Times 2

Christmas has had nothing to do with religion for decades, so why put Jesus on cards?

By Michael Hanlon

Christmas is a supremely odd festival when you think about it for more than a second, perhaps the oddest festival celebrated by humans anywhere at any time of the year.

Extremes: A tiny number of religious-themed Christmas cards are on sale this year compared to an abundance of gaudy ones with obscene greetings

Even as a child I managed to grasp its essential weirdness. For a start there was the weather. Half of the stories about Christmas seemed to involve snow and ice, the other half deserts and camels. The surreal fusion of mythologies was never really addressed. We had baby Jesus in his Middle Eastern manger one moment and Father Christmas at the North Pole the next.

Pine trees and cacti, Dickens and no room at the inn. Pharisees and elves, Herod and Rudolph.

Why do we eat an enormous chicken to celebrate the birth of a god? Did Delia's potatoes feature in the stable? I think not. Were the wise men (or were they Kings? This still confuses me) worried there would be no cranberry (my personal Christmas nightmare)? I think it unlikely.

What's with the shopping and presents? And why does everyone insist it snows at Christmas when it hardly ever does? And finally - I am inordinately proud of the fact I noticed this when I was ten - if Jesus's birth marks the start of our calendar, why don't we celebrate Christmas Day on January 1st? No wonder so the (possibly apocryphal) story goes, that the confused management of a Japanese shopping mall once put up a display featuring Santa nailed to a cross.

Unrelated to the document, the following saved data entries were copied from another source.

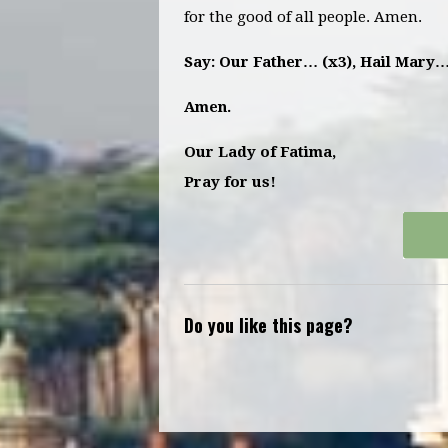
for the good of all people. Amen.
Say: Our Father… (x3), Hail Mary…
Amen.
Our Lady of Fatima,
Pray for us!
Do you like this page?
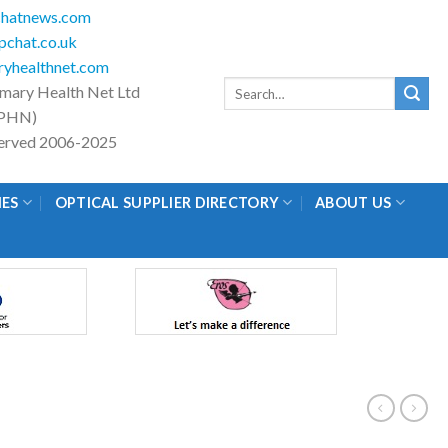
hatnews.com
chat.co.uk
yhealthnet.com
Search
imary Health Net Ltd
for:
PHN)
eserved 2006-2025
IES
OPTICAL SUPPLIER DIRECTORY
ABOUT US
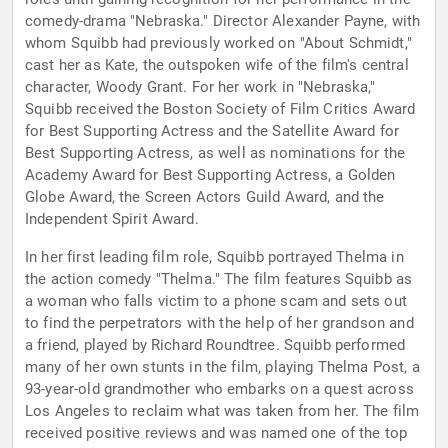
comedy-drama "Nebraska." Director Alexander Payne, with
whom Squibb had previously worked on "About Schmidt,"
cast her as Kate, the outspoken wife of the film's central
character, Woody Grant. For her work in "Nebraska,"
Squibb received the Boston Society of Film Critics Award
for Best Supporting Actress and the Satellite Award for
Best Supporting Actress, as well as nominations for the
Academy Award for Best Supporting Actress, a Golden
Globe Award, the Screen Actors Guild Award, and the
Independent Spirit Award.
In her first leading film role, Squibb portrayed Thelma in
the action comedy "Thelma." The film features Squibb as
a woman who falls victim to a phone scam and sets out
to find the perpetrators with the help of her grandson and
a friend, played by Richard Roundtree. Squibb performed
many of her own stunts in the film, playing Thelma Post, a
93-year-old grandmother who embarks on a quest across
Los Angeles to reclaim what was taken from her. The film
received positive reviews and was named one of the top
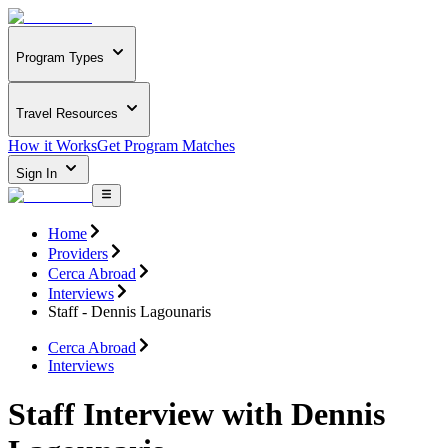
Program Types
Travel Resources
How it Works
Get Program Matches
Sign In
Home
Providers
Cerca Abroad
Interviews
Staff - Dennis Lagounaris
Cerca Abroad
Interviews
Staff Interview with Dennis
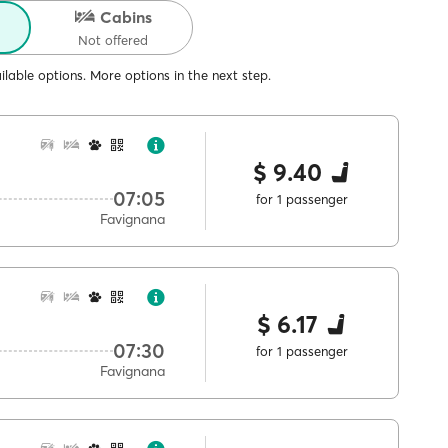
Cabins
Not offered
lable options. More options in the next step.
$ 9.40
07:05
for 1 passenger
Favignana
$ 6.17
07:30
for 1 passenger
Favignana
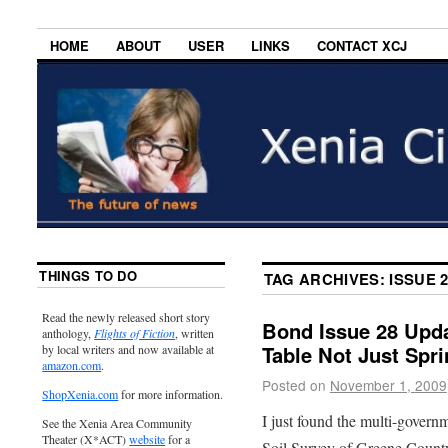
HOME
ABOUT
USER
LINKS
CONTACT XCJ
THINGS TO DO
TAG ARCHIVES:
ISSUE 
Read the newly released short story
Bond Issue 28 Upda
anthology,
Flights of Fiction
, written
Table Not Just Spri
by local writers and now available at
amazon.com
.
Posted on
November 1, 2009
ShopXenia.com
for more information.
I just found the multi-governme
See the Xenia Area Community
Theater (X*ACT)
website
for a
Soil Survey of Greene Count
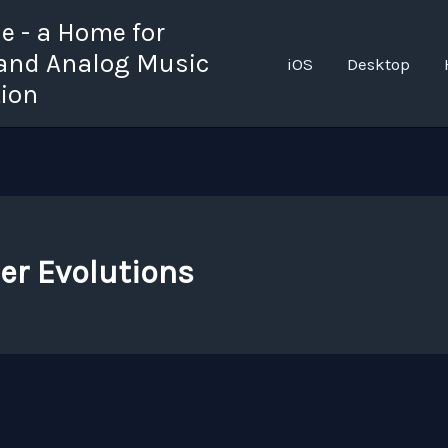
 - a Home for
 and Analog Music
iOS
Desktop
tion
er Evolutions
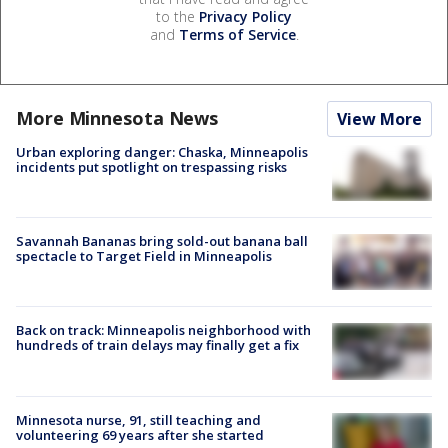
to the
Privacy Policy
and
Terms of Service
.
More Minnesota News
View More
Urban exploring danger: Chaska, Minneapolis
incidents put spotlight on trespassing risks
Savannah Bananas bring sold-out banana ball
spectacle to Target Field in Minneapolis
Back on track: Minneapolis neighborhood with
hundreds of train delays may finally get a fix
Minnesota nurse, 91, still teaching and
volunteering 69 years after she started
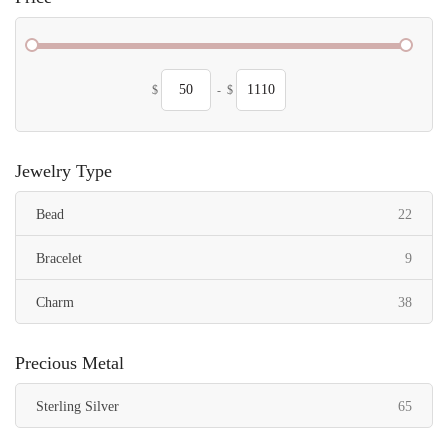
$
-
$
Jewelry Type
items
Bead
22
items
Bracelet
9
items
Charm
38
Precious Metal
items
Sterling Silver
65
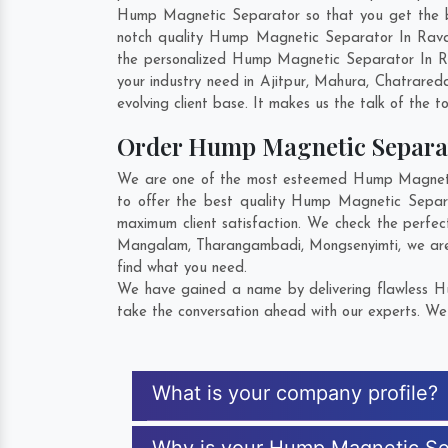
Hump Magnetic Separator so that you get the best
notch quality Hump Magnetic Separator In Raval
the personalized Hump Magnetic Separator In Ra
your industry need in
Ajitpur
,
Mahura
,
Chatraredd
evolving client base. It makes us the talk of the t
Order Hump Magnetic Separa
We are one of the most esteemed Hump Magnetic 
to offer the best quality Hump Magnetic Separ
maximum client satisfaction. We check the perfe
Mangalam
,
Tharangambadi
,
Mongsenyimti
, we ar
find what you need.
We have gained a name by delivering flawless Hu
take the conversation ahead with our experts. We 
What is your company profile?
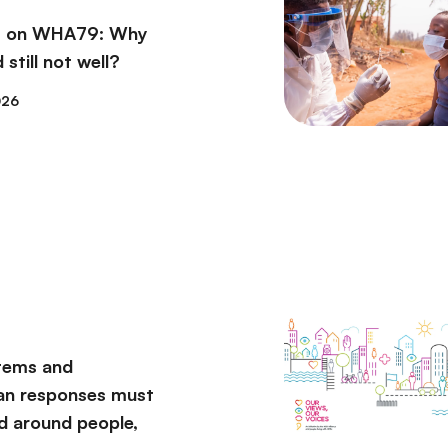
ns on WHA79: Why
 still not well?
026
tems and
an responses must
d around people,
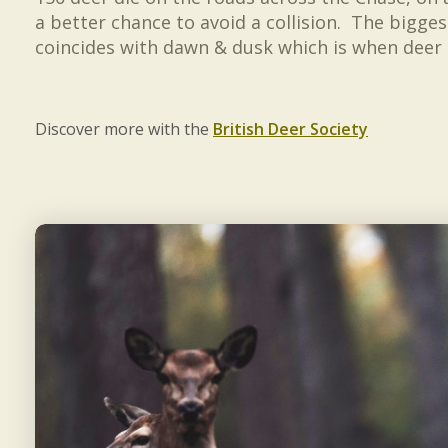
a better chance to avoid a collision. The bigge
coincides with dawn & dusk which is when deer 
Discover more with the
British Deer Society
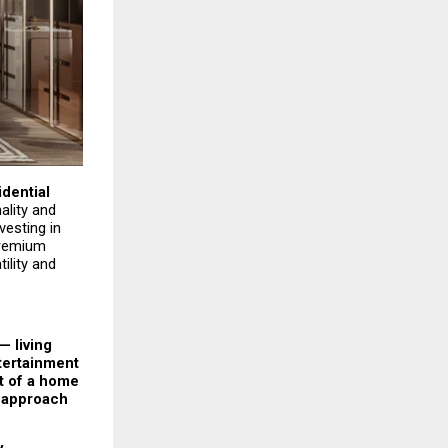
ential 
lity and 
esting in 
remium 
lity and 
 living 
tertainment 
t of a home 
 approach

If Christians cannot work out what Christmas is about then how can they expect anyone else to? That's why I cannot get too worked up by the fact that hardly any Christmas cards on sale contain religious imagery. I am hardly the first person to say this, but it is surely beyond the bleeding obvious that Christmas has had nothing to do with religion for decades, centuries perhaps.

Confusing: Why do we eat an enormous chicken to celebrate the birth of a god?
Sad: Once the Christianity goes we'll be left with shopping and bad telly. It's up to Christians to reclaim this festival

The old midwinter Pagan festivals of northern Europe were simply upgraded with an add-on package of rather dubious Christian imagery so we could carry on frolicking with the pies and mead but safely forget about Odin and Thor.

That said, once the Christianity goes entirely we are left simply with shopping and bad telly, and that would be a terrible thing. But it is up to Christians to reclaim this festival.

If there were a market for religious Christmas cards they would be on sale. If your council starts blathering about 'Winterval' (it has become something of an urban myth that this is an urban myth - it did happen, in Birmingham, in the late 1990s) and this bothers you ring them up and tell them that being as dense as plum pudding is not a prerequisite for working in a town hall.

It strikes me as an atheist brought up in the Christian tradition that the birth of Christ, while a nice story (the manger and so on) isn't really central to the belief system.

All the important stuff happened at the other end of His life, when we celebrate Easter. A solemn and joyous occasion marked in some style in the Orthodox nations of Greece, Bulgaria, Russia and Serbia.

Here? Rabbits and chocolate, all the way. And so the confusion continues.